Participants also expressed increasing faith in their self-management capabilities. This realisation was nurtured in CMI accredited training sessions by exploring how participants could mould their skill sets to the changing landscape of Management and Leadership.

Denise* had worked in Scotland and abroad supporting women who have experienced domestic violence, but took a break to raise her family. She came to Making Work Work to utilise her skills and feels that the course has given her greater self-awareness.

“The programme has solidified some of the core management experience and skills I already had and it has reconfirmed my own passion and purpose - empowering women.”

Managing this programme, Lynn has witnessed the galvanising potential of M&L training.

“Not only has learning Management and Leadership theories allowed participants to update their knowledge, it has equipped them with the confidence to challenge some workplace practices and offer practical solutions.”

Greater self-management has prompted the pilot’s participants to explore other avenues of professional development.
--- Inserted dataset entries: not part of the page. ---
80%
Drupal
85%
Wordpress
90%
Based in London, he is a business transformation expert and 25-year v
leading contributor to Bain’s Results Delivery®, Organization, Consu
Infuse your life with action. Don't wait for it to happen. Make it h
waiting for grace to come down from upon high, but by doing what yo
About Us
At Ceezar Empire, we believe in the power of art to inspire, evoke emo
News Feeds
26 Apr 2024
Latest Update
Several have embarked on further learning, whilst 11 are volunteering or considering it.

Inspiring entrepreneurism

As a result of their increased confidence, participants are planning for the future.

Before Making Work Work, Jane* found it hard to reconcile the idea that she could be both a mother and work. She took an extended break as a commercial lawyer and senior legal advisor to raise two young children. Since then, Jane has struggled in similar positions. But, Jane now has a revived sense of inspiration and creativity due to her participation in the programme’s pilot. She wants to apply her ambition and skills into establishing a social entrepreneur mentoring service as a start-up.

“I am realising that I am more dynamic and have more to offer. We should celebrate breaking the mould.”

In total, 5 participants are currently considering or working through start-up, and a further 7 participants want to apply themselves to the third sector. All participants continue to engage with each other through an Alumni network.

An amazing 81.5% of women who took part in the Making Work Work pilot were in work 6 months after the course had come to an end. Due to this fantastic success, the programme is being scaled-up to support 125 more women by the end of March 2022.

*Names of participants are pseudonyms to preserve their anonymity.